### Problem description:
Would you transcribe the listing that follows word for word, skipping pictures?

### Supplied material:
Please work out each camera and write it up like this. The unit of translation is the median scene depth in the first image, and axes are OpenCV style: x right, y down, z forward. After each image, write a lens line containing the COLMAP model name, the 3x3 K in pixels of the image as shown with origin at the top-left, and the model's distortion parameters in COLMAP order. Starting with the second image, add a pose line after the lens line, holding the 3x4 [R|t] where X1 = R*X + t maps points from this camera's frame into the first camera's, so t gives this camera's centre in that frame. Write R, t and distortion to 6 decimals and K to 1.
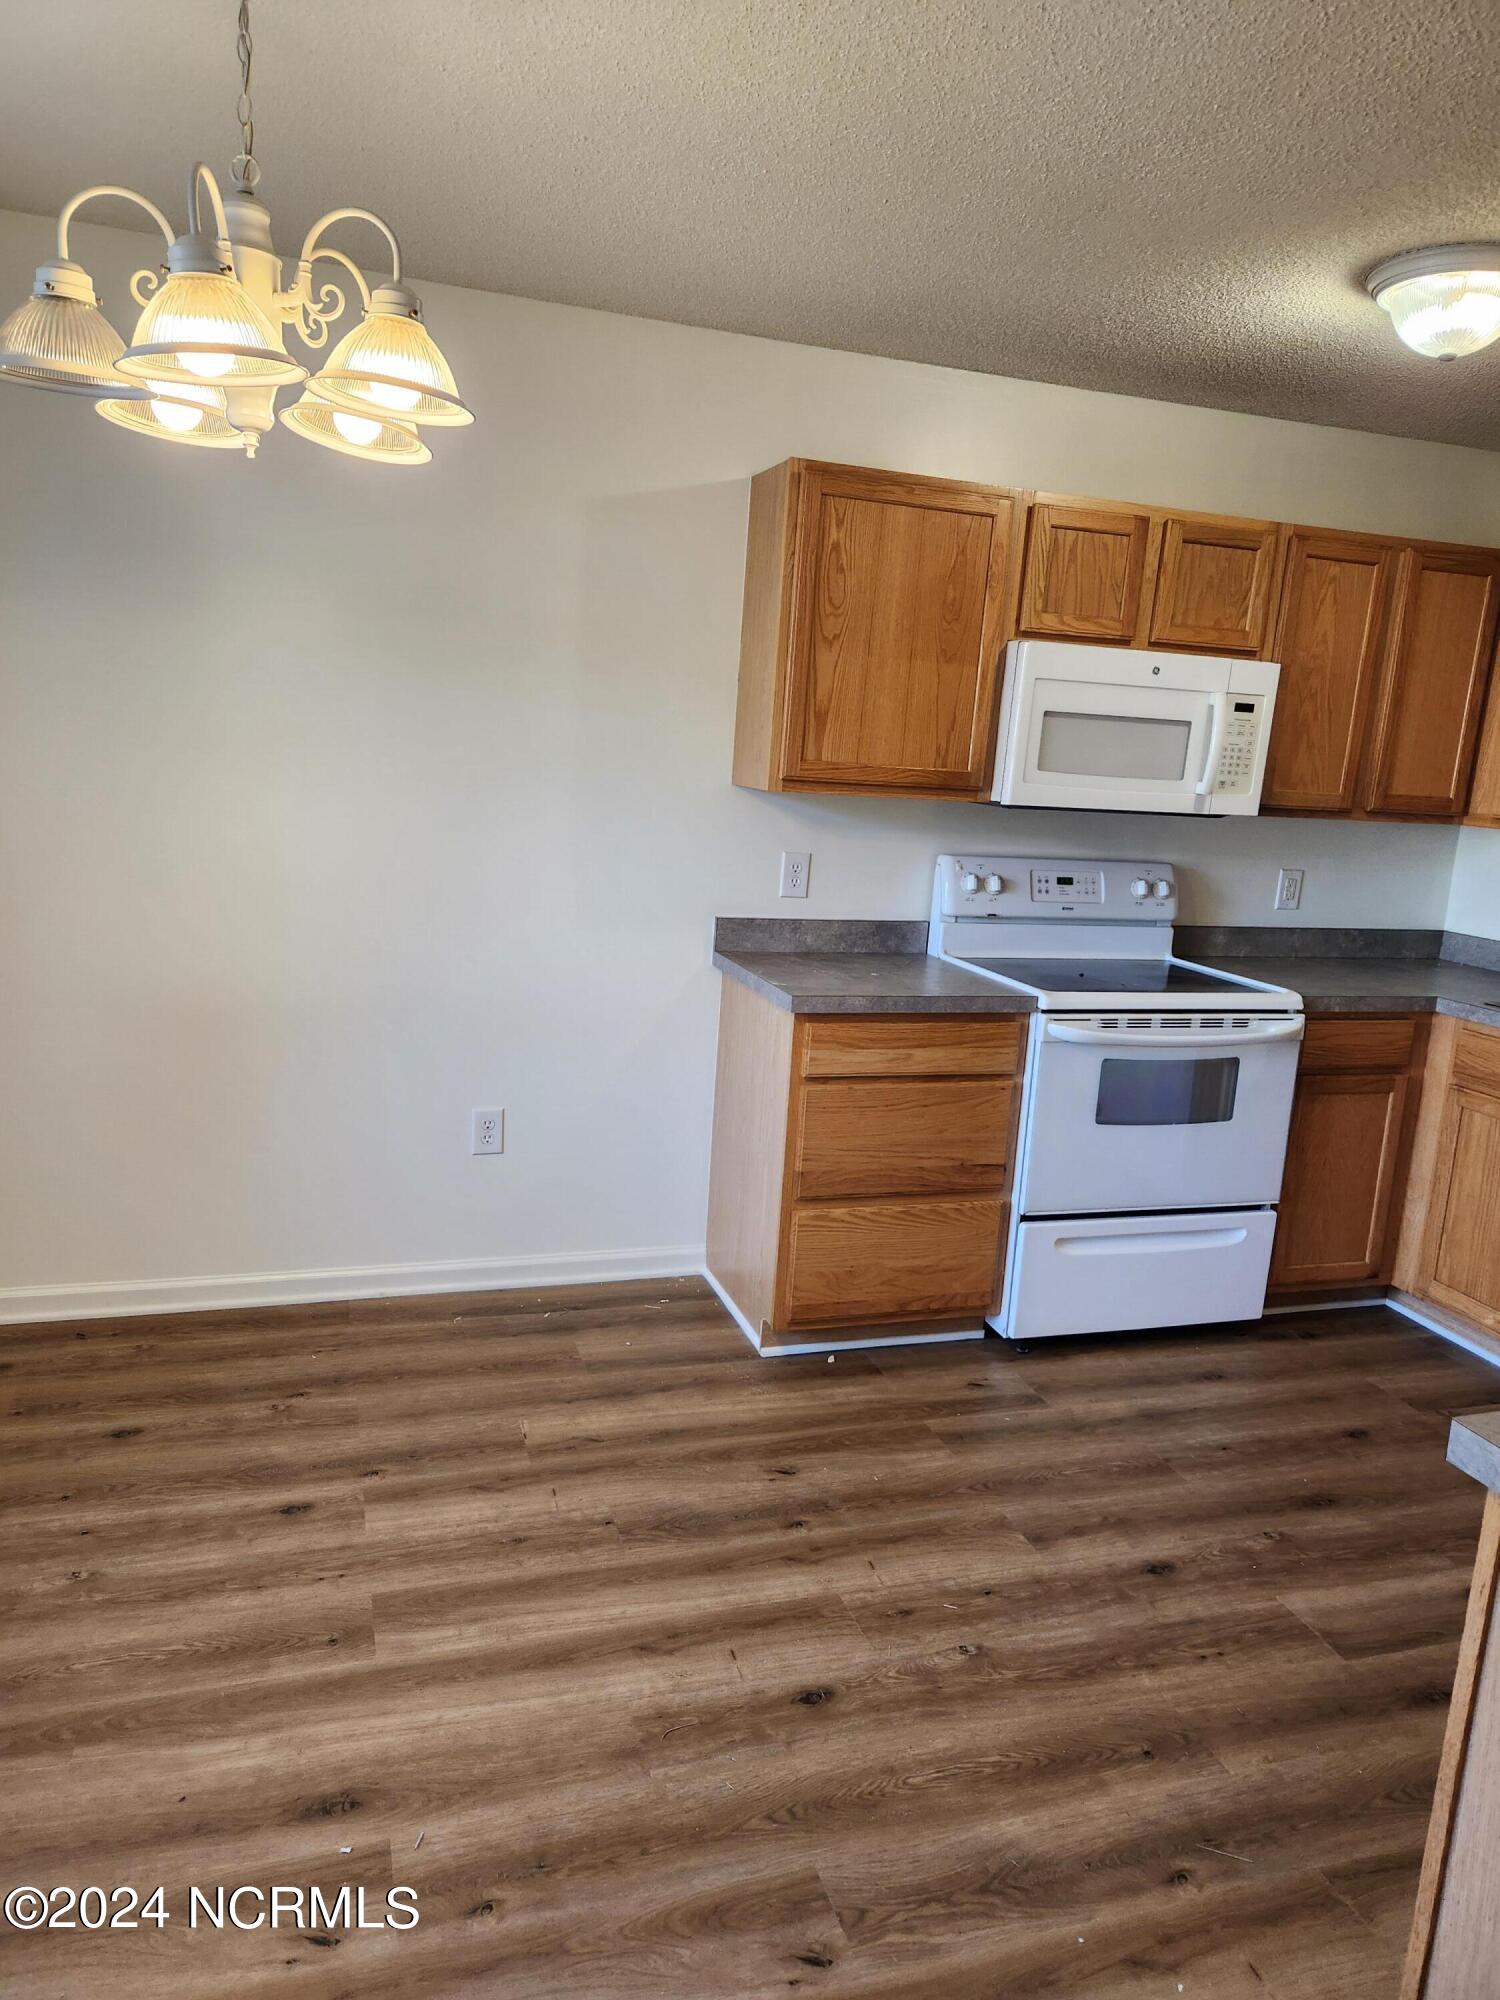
lens RADIAL K [[1337.0, 0, 750.0], [0, 1337.0, 1000.0], [0, 0, 1]] dist [0.078034, -0.050311]
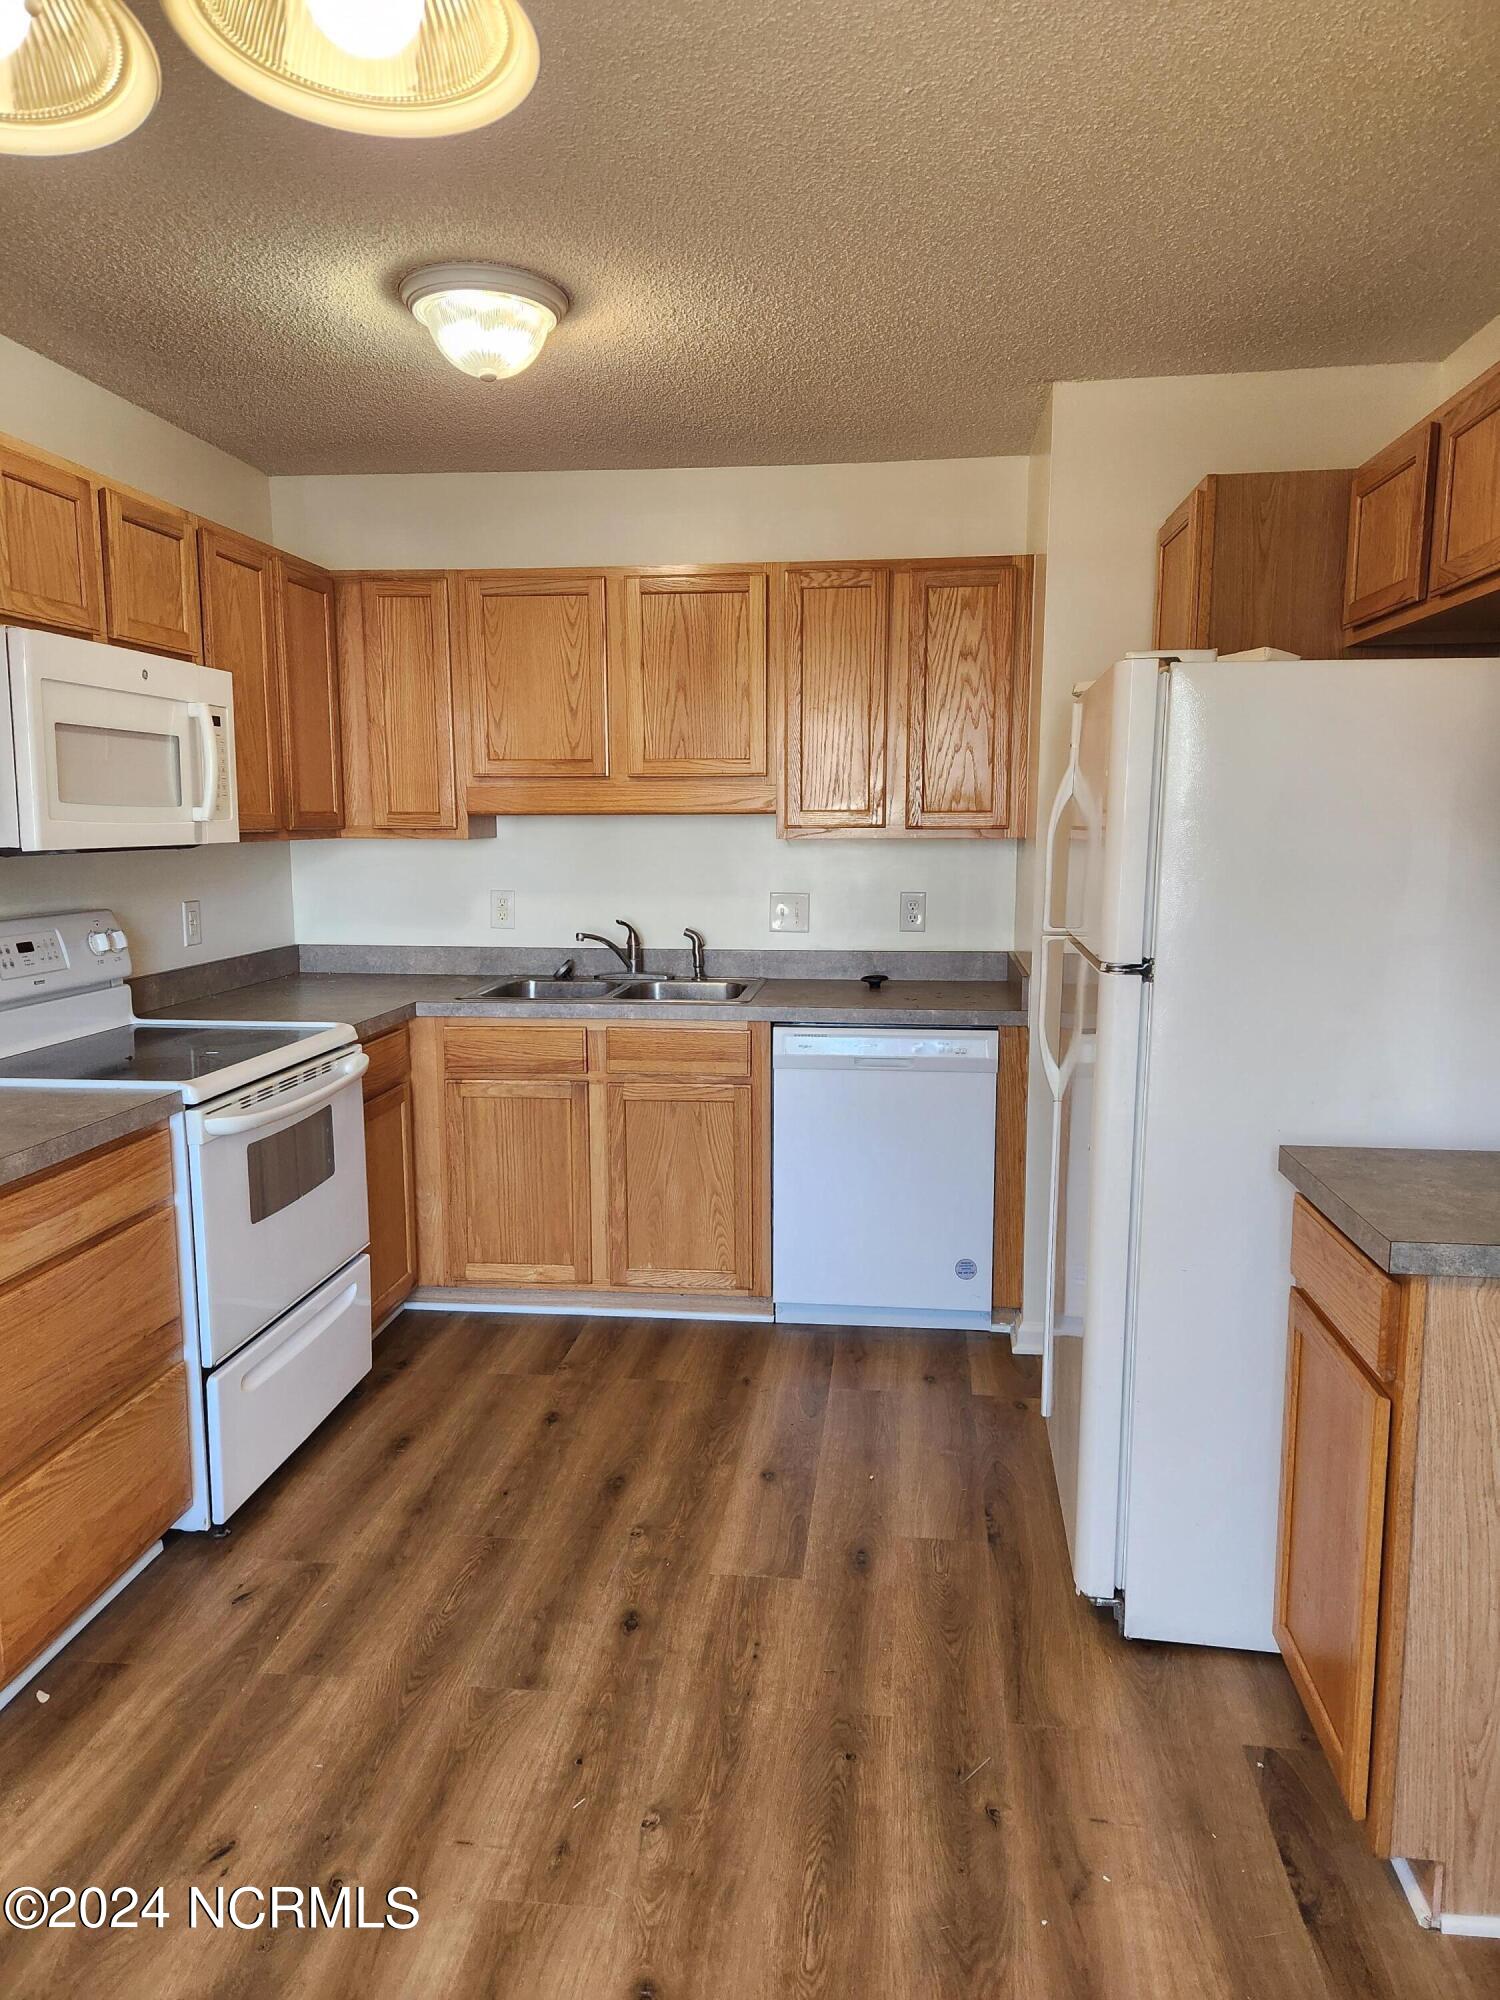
lens RADIAL K [[1341.4, 0, 747.8], [0, 1341.4, 1017.1], [0, 0, 1]] dist [0.071136, -0.051721]
pose [[0.420596, -0.200715, 0.884767, -0.339280], [0.201950, 0.971466, 0.124381, -0.076485], [-0.884486, 0.126365, 0.449129, 0.358548]]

### Answer space:
Please work out each camera and write it up like this. The unit of translation is the median scene depth in the first image, and axes are OpenCV style: x right, y down, z forward. After each image, write a lens line containing the COLMAP model name, the 3x3 K in pixels of the image as shown with origin at the top-left, and the model's distortion parameters in COLMAP order. Starting with the second image, add a pose line after the lens line, holding the 3x4 [R|t] where X1 = R*X + t maps points from this camera's frame into the first camera's, so t gives this camera's centre in that frame. Write R, t and distortion to 6 decimals and K to 1.
lens RADIAL K [[1337.0, 0, 750.0], [0, 1337.0, 1000.0], [0, 0, 1]] dist [0.078034, -0.050311]
lens RADIAL K [[1341.4, 0, 747.8], [0, 1341.4, 1017.1], [0, 0, 1]] dist [0.071136, -0.051721]
pose [[0.420596, -0.200715, 0.884767, -0.339280], [0.201950, 0.971466, 0.124381, -0.076485], [-0.884486, 0.126365, 0.449129, 0.358548]]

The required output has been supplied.